The walk back to the Ragobond’s basement hideout was quiet and cold.
***
Chapter 12: I Learn To Live In The Barrens
“There’s three ways we can make it on the streets,” Simon told me as we sq
uatted on a street corner. “First one, begging, that’s what we’re doing now.” He nodded his head at the plastic bowls we both held out. “Thing is, you look too healthy and big to be a proper beggar. Maybe if the Black Cloaks or one of the other gangs get you and rough you up, cut off your nose or ears or something or put your eyes out, you could pull it off. But you look too well fed, so most of these sorts,” he waved at the general crowd, “they aren’t going to spare anything for you.”
He patted his stump, “Me, I got an advantage.” Both of us wore more muted clothing and no cloaks. I was shivering in the rain and wet and so was Simon. He’d said that added to the look. I just felt cold and miserable.
A passerby slowed her pace, looking at him and I. Simon adopted a whining tone that set my teeth on edge, “Please, miss, spare anything for a crippled boy?”

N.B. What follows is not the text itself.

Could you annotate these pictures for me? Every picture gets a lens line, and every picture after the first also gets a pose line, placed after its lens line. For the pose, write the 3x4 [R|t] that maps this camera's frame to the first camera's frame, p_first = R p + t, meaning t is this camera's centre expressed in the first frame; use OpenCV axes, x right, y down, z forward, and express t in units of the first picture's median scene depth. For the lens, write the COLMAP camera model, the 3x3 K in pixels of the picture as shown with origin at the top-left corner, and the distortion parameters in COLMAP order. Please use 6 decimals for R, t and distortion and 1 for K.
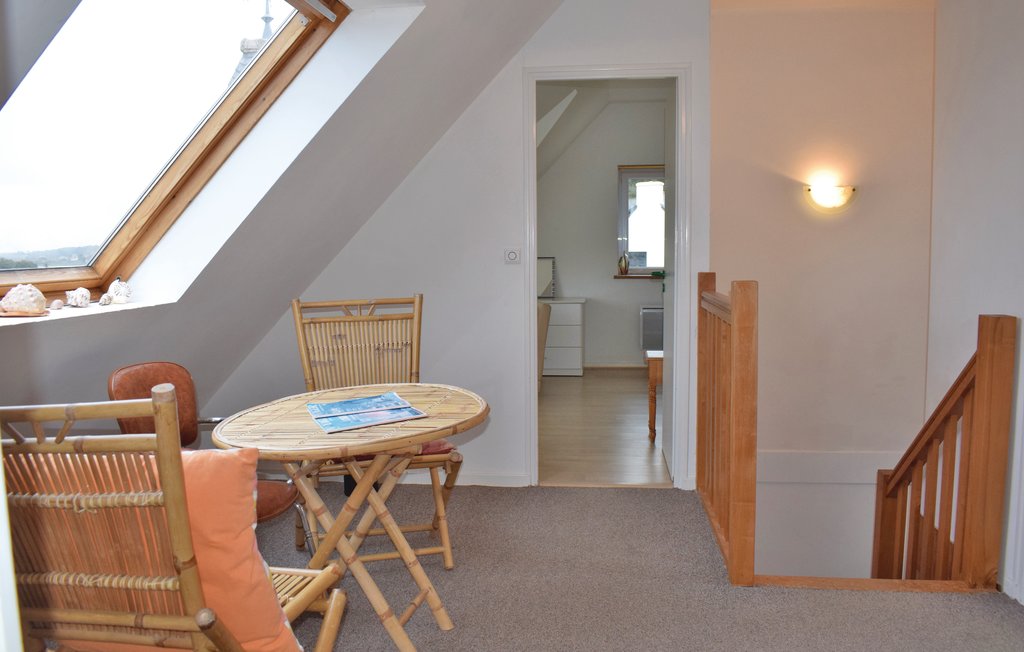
lens RADIAL K [[885.7, 0, 512.0], [0, 885.7, 326.0], [0, 0, 1]] dist [-0.104343, 0.019347]
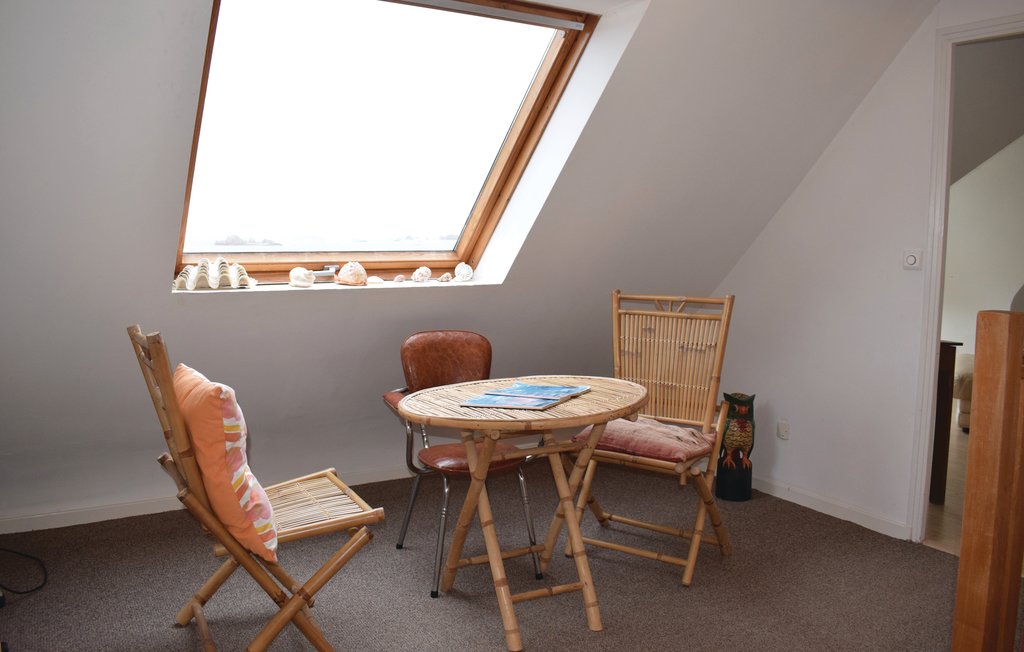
lens RADIAL K [[885.7, 0, 512.0], [0, 885.7, 326.0], [0, 0, 1]] dist [-0.104343, 0.019347]
pose [[0.579889, 0.105649, -0.807816, 0.540868], [-0.090721, 0.993763, 0.064843, -0.044980], [0.809628, 0.035684, 0.585857, 0.278106]]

The woman adopted a pained expression and her eyes darted around. Then she gave a pained sigh and dropped her hand inside her coat. A moment later, she threw a couple small chip-coded bits of plastic in Simon’s bowl and hurried off.
“Tenth marks,” Simon noted and he scooped them out, leaving the dried bread crust he’d put in the bowl when we’d both started this process. He’d said the bread was to look as if we had some customers, it made others more likely to give.

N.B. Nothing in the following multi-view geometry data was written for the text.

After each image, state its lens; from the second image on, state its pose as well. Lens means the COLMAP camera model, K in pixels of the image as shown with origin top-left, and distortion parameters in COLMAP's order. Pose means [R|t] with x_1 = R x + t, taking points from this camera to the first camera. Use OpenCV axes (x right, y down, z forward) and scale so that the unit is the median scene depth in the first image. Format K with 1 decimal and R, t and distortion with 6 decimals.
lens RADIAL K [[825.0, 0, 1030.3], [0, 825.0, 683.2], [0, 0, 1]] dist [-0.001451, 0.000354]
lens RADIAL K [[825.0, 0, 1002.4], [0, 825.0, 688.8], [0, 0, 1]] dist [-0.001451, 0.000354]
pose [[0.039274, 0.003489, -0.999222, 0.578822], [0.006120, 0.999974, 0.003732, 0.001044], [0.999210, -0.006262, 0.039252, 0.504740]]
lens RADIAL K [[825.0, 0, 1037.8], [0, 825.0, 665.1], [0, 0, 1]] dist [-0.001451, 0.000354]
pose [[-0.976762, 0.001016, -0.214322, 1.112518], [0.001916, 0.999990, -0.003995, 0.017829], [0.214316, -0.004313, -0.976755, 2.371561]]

“She just gave you two day’s wages?” I asked in a shocked voice.
“Well, close enough,” He nodded. “Though she had the look of a clerk, probably works in an office, so for her it was probably a couple hours work.”
I shook my head, still. “Why?”
“It was probably what she had on hand and once she made eye contact…” Simon shot me a grin, “well, the guilt sets in. Maybe she read something that made her feel bad this morning, maybe she feels guilty because she stabbed someone in the back at work and got them fired,” he shrugged, “giving to me makes her feel better, lets her tell herself she’s not so bad.”